Stranger in a Strange Land

By Michael

The girls live in a different world, so I have to get my passport updated every year or so.

This isn’t a curmudgeonly diatribe about the new generation and who-needs-it technology and mocking Twitter or FaceBook. I waste hours on FaceBook every day, by gum, and I’m as hooked on it as any young whipper-snapper .

Instead, I’ve been thinking about how my communication with the girls, how their brain development and their perspectives are all changed by this technology. Schools haven’t caught up and won’t, no matter how many computer labs they set up, because the very culture of school management is still agrarian in nature. As parents, we can be more nimble, making the adjustments as we recognize the differences.

Understand that I’m not exactly a Luddite. I was one of the first people in the United States to have a personal computer, before anyone was calling them personal computers. I was on the internet before there was AOL or Yahoo.

Still, my brain was hardwired when computers were those things with all the flashing lights in a science fiction movie and nobody outside of Armonk had any idea how to use them. I learned to program with punch cards, which most people alive today have never used or, probably, know existed.

The girls, on the other hand, were playing computer games at two or three and IMing friends around the country by the time they were seven or eight. They have no memory of a world without the internet, which means their perceptions of time and space are vastly different from mine.

Their concept of space and, more specifically, distance, includes fewer limitations. They probably don’t remember needing to go to the library for information, which means they don’t have a sense that information is something that is physically within or beyond reach. They might enjoy shopping—a trait bestowed by that second X chromosome—but they don’t have to be in a store to do their comparison shopping. And the store where they shop doesn’t have to be local.

They communicate by typing at least as often as they do by voice. The need, value and nuance of face-to-face conversation are different in their minds than in mine. One daughter is more likely to email than the other, one more likely to send a text, which means the two of them probably have some differences of perception regarding the roles and value of each.

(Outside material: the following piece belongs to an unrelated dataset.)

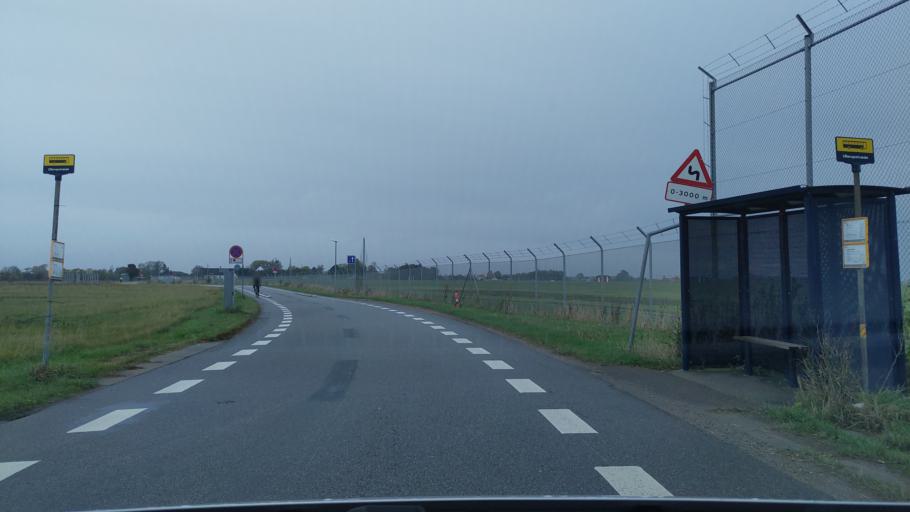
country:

What they talk about is different, as well, along with the way view “conversation.” Whether it’s simple texting or Twitter or FaceBook or the terribly archaic instant messaging, they might send 300-400 people the news that they are looking forward to the weekend, or bummed about the weather, or hoping for a Cubs pennant. (Insert appropriate Cubs joke here.)

I’m a very, very, very important person. My every move and thought can change the world; nay, the entire universe. But it would never occur to me to tell 300 people, “I think I’ll have Swiss instead of cheddar on my burger today.”

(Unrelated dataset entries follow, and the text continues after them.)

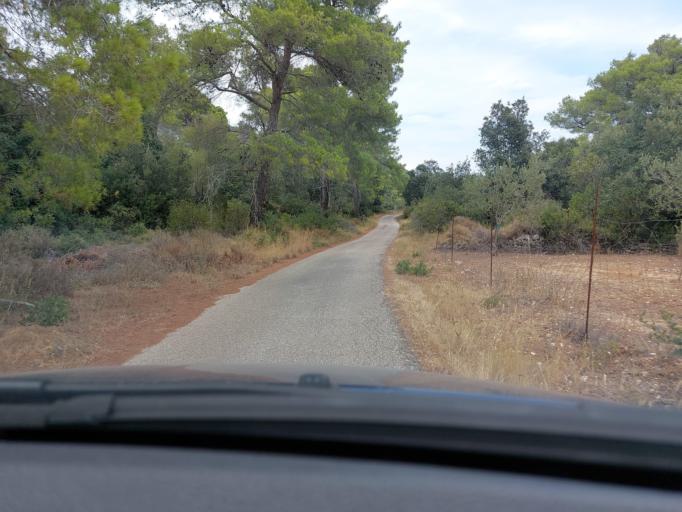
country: HR
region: Dubrovacko-Neretvanska
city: Smokvica
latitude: 42.7588
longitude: 16.9319
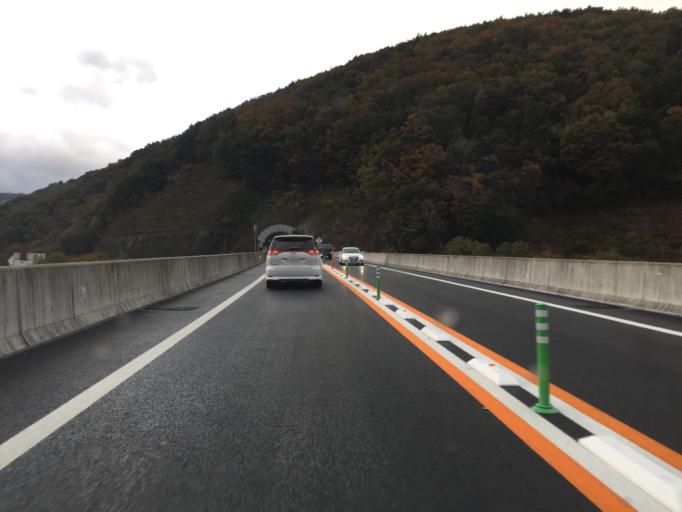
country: JP
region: Fukushima
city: Fukushima-shi
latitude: 37.8282
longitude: 140.3998
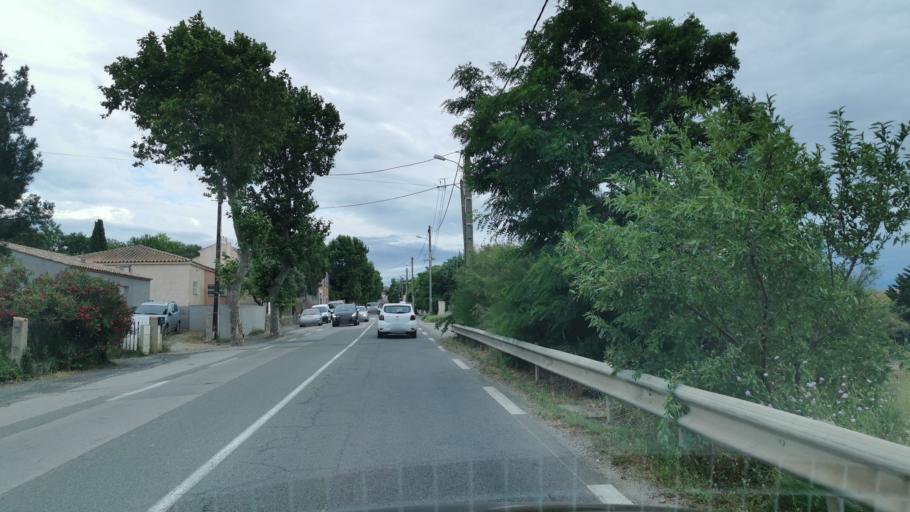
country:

These online conversations aren’t really conversations, as most of us parental units would recognize them. FaceBook is a billion yodels with no echo, so most posts draw little or no response. I always think of a conversation as involving more than one person. Otherwise, I’m talking to myself, which is viewed as unbalanced and bad, even though it does earn me a seat by myself on the subway.

The girls don’t see this one-way posting of notes as a negative, though. Friends will read what’s going on, they can keep in touch with 500 friends at once and if nobody replies, no big deal.

The list goes on. Their sense of access, the number of insights they gain without leaving their computer—or phone—their perception of trustworthy and questionable sources of information, their tolerance for postponed gratification……so many things are different from the way we developed.

This isn’t about good or evil, right or wrong or even about what makes for good parenting. It is about communication, however—both the sending and receiving of messages. Much that is fundamental to the process has changed from my childhood to theirs, which means the girls truly live in a different world.

To visit that world, I need to update my passport at least once a year. Otherwise, it’s very easy for something to get lost in the translation.

Michael Rosenbaum is 5 Minutes for Parenting’s first dadblogger. He is a business consultant, playwright and author of Your Name Here: Guide to Life.

Michael blogs on life issues at Your Name Here Guide to Life and manages the Adult Conversation discussion group on Linked-In.

6 Responses to Stranger in a Strange Land
  1. Beck
    December 17, 2009 | 10:01 am

    WE live in a remote, northern sort of place and so a LOT of my Girl’s friends don’t have computers in the home – or if they do, they have dial-up and aren’t allowed to use it. So my Girl plays Webkinz but so far that’s the extent of it. We’ve wondered a bit about technology and her life – will we get her a cell phone, when will she be allowed to use the internet unsupervised? At 10, we still don’t have answers.

  2. Kelly
    December 17, 2009 | 1:03 pm

    We are just a few years behind you, but I can already relate to this. Technology is just innate to our kids, and they have a different way of looking at life (and communication) because of it.

    Fascinating post, Michael.

  3. MichaelR
    December 17, 2009 | 3:27 pm

    I don’t have an answer, either, but I know my life has changed when my wife or daughters are upstairs and I e-mail them a question instead of getting off my, um, keyboard, and seeing them in person. (Of course, we do the same thing at work when the recpient is in the next cubicle, so why should family be different?)